We will not be able to say, until the Hard Problem is resolved, that computers do not have the same subjective experience of being alive that we do.
Lets say your spouse commits suicide. Come to find out, before they killed themselves they were seeing a robot counselor. For the purposes of this discussion, we will go ahead and make the due diligence assumptions that the robot is a fully licensed counselor, and those licenses are legit and governed by whatever state board of examiners in which the robot resides.
Now, just like a human, the robot counselor has represented itself to be an effective counselor with good results.
You subpoena the case notes of the robot counselor, and come to find out that your spouse disclosed to the counselor that they were having thoughts of suicide. No plan or intent was mentioned, but your spouse pleaded with the robot counselor to not tell anyone, and the robot counselor, in the moment, believed that if it did disclose this information to the police (which is an option a licensed counselor has in most states in order for the police to do wellness checks) that the symptomatology would only be exacerbated and risk endangering the client to more traumatic emotions increasing the chance of suicide.
Given that your spouse is dead, you believe the robot counselor to be in the wrong and bring wrongful death lawsuit against the robot counselor.
If the Hard Problem of consciousness is not resolved, we will not be able to say with any measure of veracity that the robot counselor doesn't have the same subjective experience of being alive than the robot counselor's human counterpart, and thus the robot counselor can be held liable for damages rendered due to their mistakes. Who are we to say that this entity, this conglomeration of silicone, when telling us that it is actually conscious, isn't?
Computers should be able to represent that they are capable providers, and if they mess up, just the same as humans, they must be held liable given that we are not able to adequately say that they don't have the same subjective experience of being alive, therefore if the robot counselor makes an error in judgement, we won't be able to say for sure that the robot computer wasn't negligent in their duties as a licensed counselor.
In addition, given that the robot counselor represented itself as a good counselor, the robot counselor will have opened itself up to the scrutiny of its qualifications, as well as its claims of being a good counselor who gets good results. Same as a human.
It would be the same as if the robot malfunctioned and went offline during a counseling session (and did not previously disclose that there was the possibility of going offline) as a human counselor counterpart who has narcolepsy and falls asleep during a counseling session and failed to disclose that their medical condition may cause them to suddenly and randomly fall asleep before counseling began.
Couldn't you just sue the person who made the robot?
Again, we are dealing with the matter of independence, and once the computers are able to demonstrate a certain level of automation, our society will give them greater degrees of independence and latitude with which their freedom is granted, thus creating scenarios where you may hire a robot to perform a service. You will no more be able to sue the robot's maker than you would be able to sue a human being's parents for not raising you correctly or giving you the best DNA which led to you committing some future error for which you will be sued.
Point is, any number of things can go wrong with a robot counselor, just as any number of things could go wrong with a human counselor. Until the Hard Problem is resolved, we will not be able to say for certain that the robot counselor, who tells you, "I'm really glad that you are doing better," isn't actually glad that you are doing better.

■ INFORMATION PROVIDED:
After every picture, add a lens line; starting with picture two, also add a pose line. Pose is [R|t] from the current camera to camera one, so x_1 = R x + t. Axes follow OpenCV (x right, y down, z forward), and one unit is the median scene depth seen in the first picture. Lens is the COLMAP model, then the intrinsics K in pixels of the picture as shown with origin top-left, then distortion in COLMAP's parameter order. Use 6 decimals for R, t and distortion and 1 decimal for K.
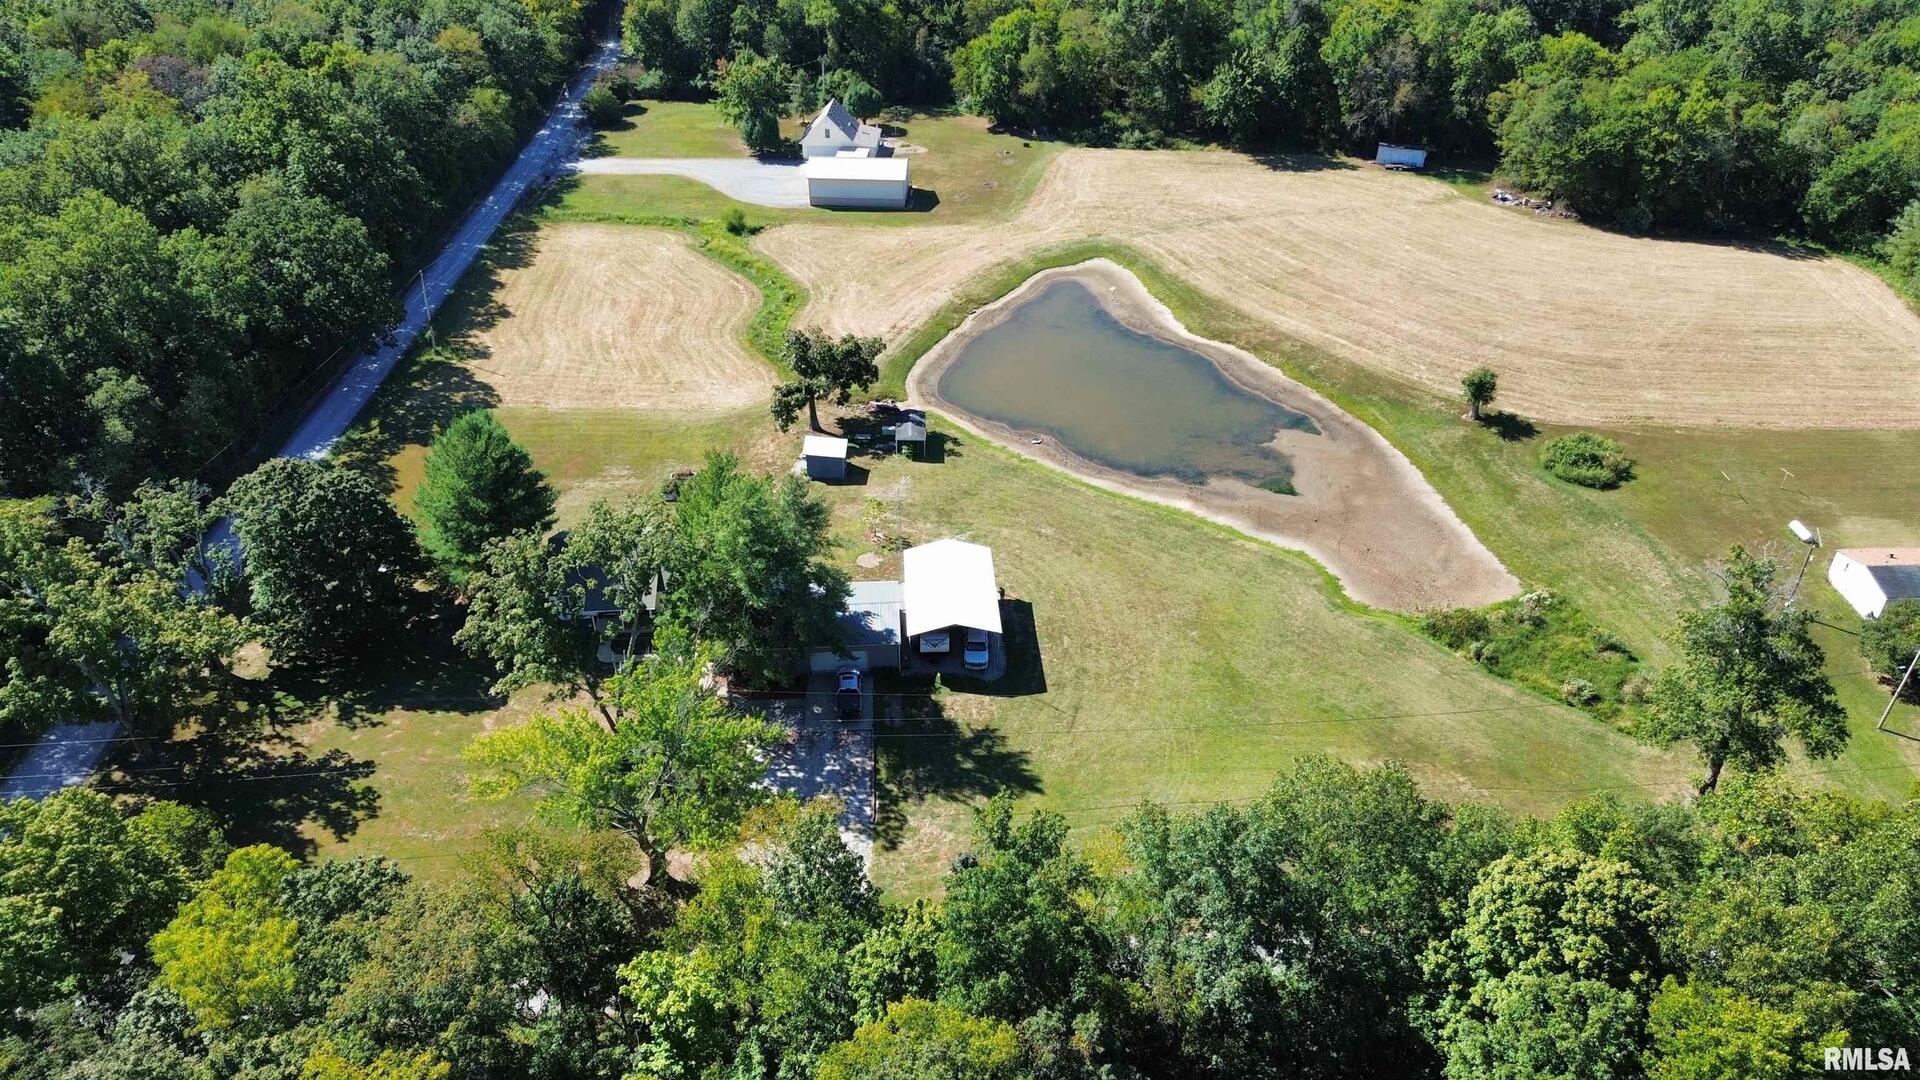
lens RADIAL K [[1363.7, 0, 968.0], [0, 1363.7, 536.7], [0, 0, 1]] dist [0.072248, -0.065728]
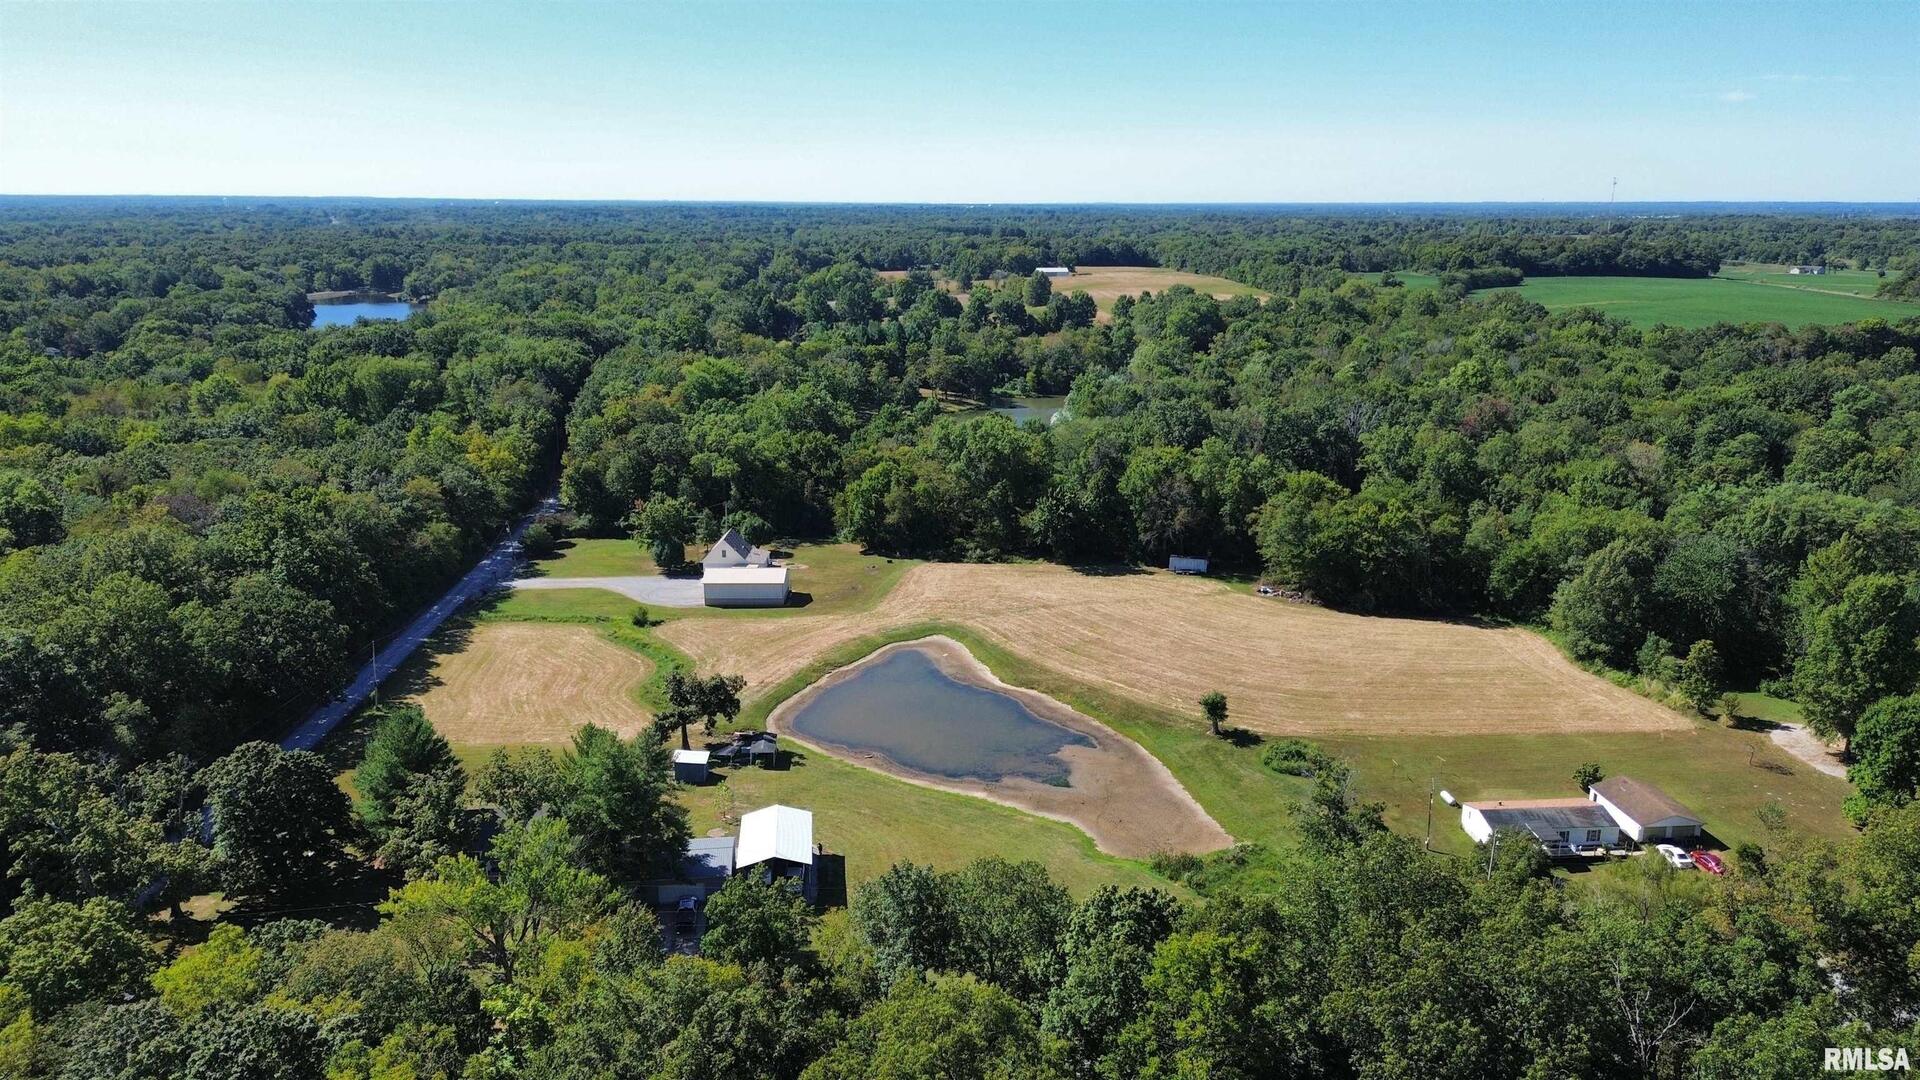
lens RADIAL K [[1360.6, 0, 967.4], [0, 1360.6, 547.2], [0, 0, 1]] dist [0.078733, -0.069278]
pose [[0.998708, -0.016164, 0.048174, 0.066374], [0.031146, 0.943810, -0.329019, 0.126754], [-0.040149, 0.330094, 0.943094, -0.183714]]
...
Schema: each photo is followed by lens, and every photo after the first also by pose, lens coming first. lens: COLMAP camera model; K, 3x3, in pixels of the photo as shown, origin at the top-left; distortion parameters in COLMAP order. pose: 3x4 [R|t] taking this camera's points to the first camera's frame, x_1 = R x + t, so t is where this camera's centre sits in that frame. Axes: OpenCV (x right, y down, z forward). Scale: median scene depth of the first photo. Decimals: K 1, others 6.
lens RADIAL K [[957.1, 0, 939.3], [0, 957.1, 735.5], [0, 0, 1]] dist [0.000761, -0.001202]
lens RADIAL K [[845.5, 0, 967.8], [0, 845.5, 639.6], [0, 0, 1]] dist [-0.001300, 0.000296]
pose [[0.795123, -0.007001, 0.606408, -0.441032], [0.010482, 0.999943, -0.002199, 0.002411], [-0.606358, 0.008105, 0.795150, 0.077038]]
---
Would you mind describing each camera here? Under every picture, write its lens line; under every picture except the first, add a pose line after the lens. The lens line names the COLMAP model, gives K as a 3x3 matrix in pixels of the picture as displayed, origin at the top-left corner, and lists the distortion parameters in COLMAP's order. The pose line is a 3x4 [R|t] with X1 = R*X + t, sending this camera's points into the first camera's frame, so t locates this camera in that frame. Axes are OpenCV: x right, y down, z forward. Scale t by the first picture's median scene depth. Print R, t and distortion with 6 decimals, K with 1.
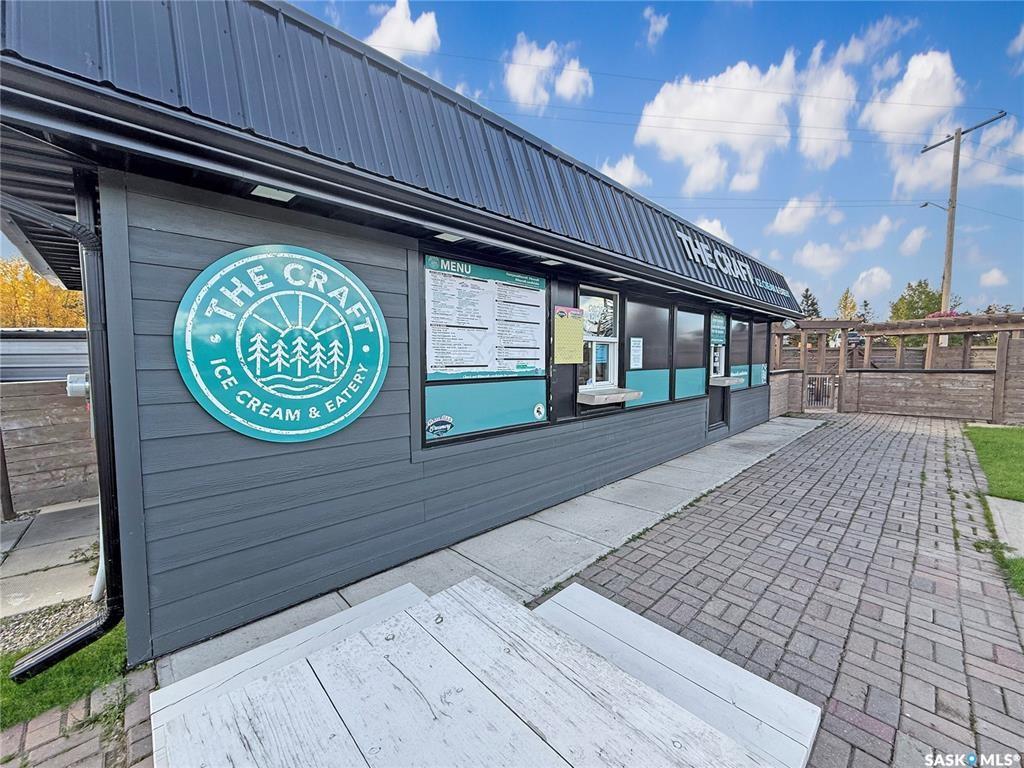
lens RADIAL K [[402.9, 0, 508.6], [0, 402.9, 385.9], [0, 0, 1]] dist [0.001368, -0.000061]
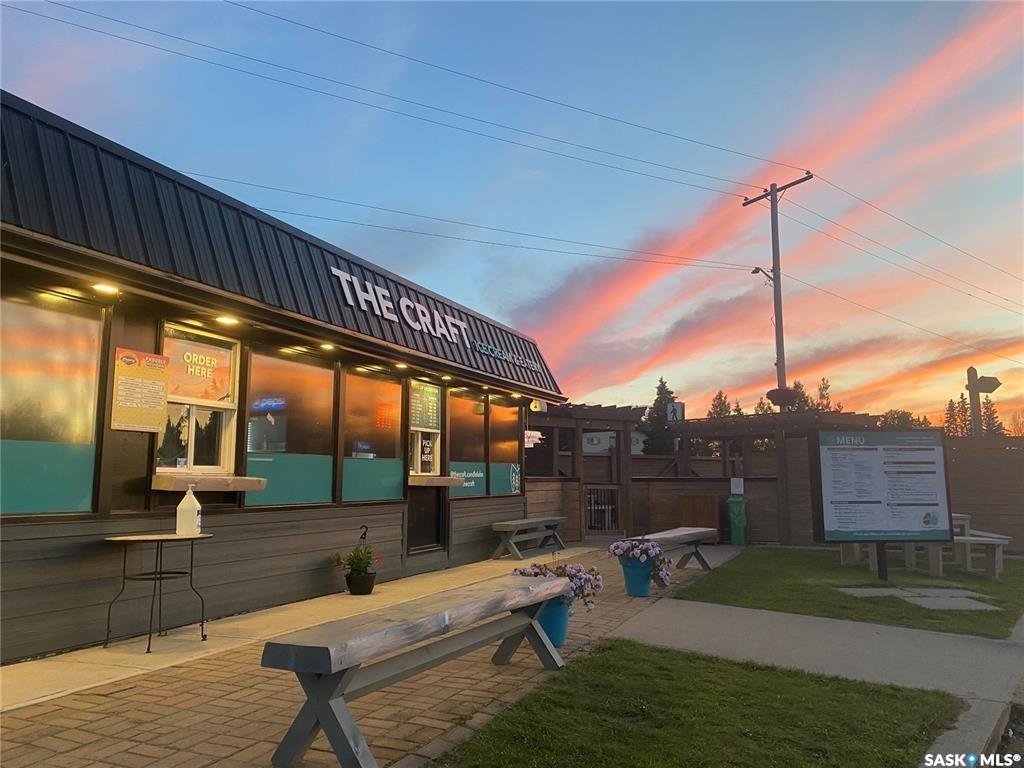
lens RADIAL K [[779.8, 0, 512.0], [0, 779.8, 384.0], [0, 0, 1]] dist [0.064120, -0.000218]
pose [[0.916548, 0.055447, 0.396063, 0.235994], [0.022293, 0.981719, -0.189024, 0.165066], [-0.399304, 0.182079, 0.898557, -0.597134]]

■ COMPLETE THE FOLLOWING:
A) In the text on robot counselors and liability, swap "robot counselor" for "machine therapist" and give the passage again, starting with "If the Hard" and going on through "a licensed counselor.".
B) Shorten the paragraph of the text on robot counselors and liability that begins "In addition, given that the robot counselor represented itself," keeping its main facts.

■ OUTPUTS IN ORDER:
A)
If the Hard Problem of consciousness is not resolved, we will not be able to say with any measure of veracity that the machine therapist doesn't have the same subjective experience of being alive than the machine therapist's human counterpart, and thus the machine therapist can be held liable for damages rendered due to their mistakes. Who are we to say that this entity, this conglomeration of silicone, when telling us that it is actually conscious, isn't?
Computers should be able to represent that they are capable providers, and if they mess up, just the same as humans, they must be held liable given that we are not able to adequately say that they don't have the same subjective experience of being alive, therefore if the machine therapist makes an error in judgement, we won't be able to say for sure that the robot computer wasn't negligent in their duties as a licensed counselor.

B) Because the robot counselor presented itself as a good counselor, its qualifications and its claims of getting good results become open to scrutiny, as a human counselor's would.